Ein bemerkenswertes Detail des gesamten Verfahrens ist die Entscheidung des Bundesverfassungsgerichts aus dem Jahr 2005. Dieses ordnete wegen überlanger Verfahrensdauer die vorläufige Freilassung des Angeklagten aus der Untersuchungshaft an. Der Mann war zwischenzeitlich also auf freiem Fuß, obwohl die Gerichte später seine Schuld zweifelsfrei feststellten. Diese Entwicklung sorgte bundesweit für Kritik an der Justiz und führte zu Forderungen nach einer besseren Verfahrensbeschleunigung in besonders schweren Fällen.
Heute erinnert in der Krahestraße äußerlich nichts mehr an die Tragödie von 1997. Anstelle des zerstörten Hauses steht inzwischen ein moderner Wohnbau, der bewusst farbenfroh und architektonisch auffällig gestaltet wurde. Das Stadtarchiv Düsseldorf dokumentiert jedoch bis heute die Ereignisse von damals. Über eine Projektseite mit dem Titel „damals und heute“ sind Bilder, Presseberichte und Zeitzeugnisse archiviert. Die Aufarbeitung des Falls hat auch in juristischen Fachkreisen und Medien über Jahre hinweg für Aufmerksamkeit gesorgt.
Der Fall Krahestraße ist bis heute ein mahnendes Beispiel dafür, welche zerstörerischen Folgen wirtschaftlicher Eigennutz in Verbindung mit krimineller Energie haben kann. Die perfide Idee, eine Immobilie durch gezielte Zerstörung „aufzuwerten“, hat nicht nur sechs Menschen das Leben gekostet, sondern auch das Vertrauen in den Eigentumsschutz und die Integrität des Wohnungsmarktes erschüttert. In den Jahren nach dem Urteil kam es bundesweit zu Diskussionen über sogenannte Entmietungsstrategien und zu Forderungen nach einer Stärkung des Mieterschutzes.

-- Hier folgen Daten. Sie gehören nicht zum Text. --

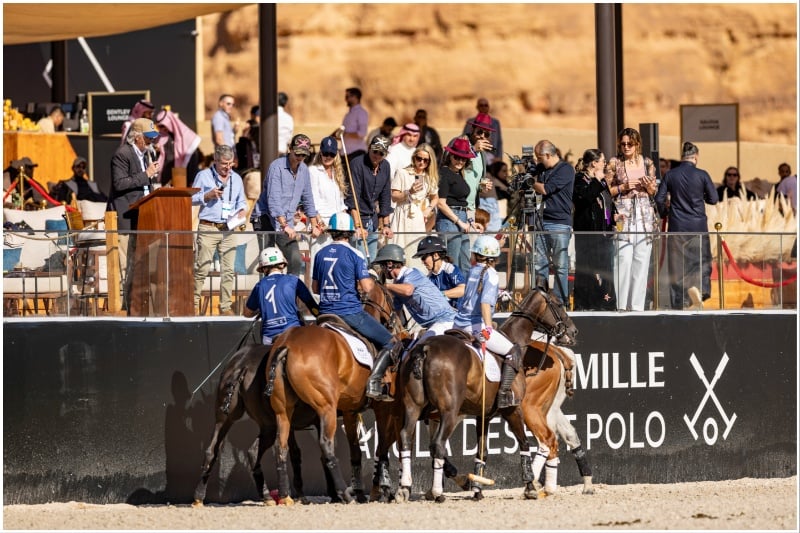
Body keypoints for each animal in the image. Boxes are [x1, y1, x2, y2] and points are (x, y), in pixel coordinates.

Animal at [268, 276, 406, 504]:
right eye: (391, 298)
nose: (401, 328)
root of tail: (287, 345)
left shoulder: (350, 411)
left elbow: (356, 451)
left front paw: (362, 491)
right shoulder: (382, 408)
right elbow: (382, 447)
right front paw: (382, 489)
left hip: (282, 409)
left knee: (280, 446)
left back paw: (287, 495)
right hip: (326, 407)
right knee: (326, 446)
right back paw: (344, 493)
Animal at [396, 280, 576, 500]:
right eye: (558, 304)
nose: (573, 331)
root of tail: (425, 348)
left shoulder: (484, 415)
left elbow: (482, 452)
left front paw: (477, 489)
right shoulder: (512, 409)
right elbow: (524, 444)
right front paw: (529, 486)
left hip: (414, 406)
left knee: (406, 438)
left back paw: (404, 487)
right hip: (452, 411)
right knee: (438, 444)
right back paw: (437, 492)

Aktuelle Ereignisse im selben Stadtteil wecken Erinnerungen an 1997. Im Mai 2024 kam es in Düsseldorf-Flingern erneut zu einem verheerenden Brand in einem Mehrfamilienhaus mit angeschlossenem Kiosk an der Lichtstraße. Auch hier starben mehrere Menschen. Die Ermittlungen ergaben, dass der Betreiber des Kiosks mutmaßlich selbst Benzin ausgeschüttet und den Brand gelegt hatte. Er kam bei dem Feuer ums Leben, ebenso wie drei weitere Personen. Die Staatsanwaltschaft stellte das Verfahren Ende August 2024 ein, da der Hauptverantwortliche tot war.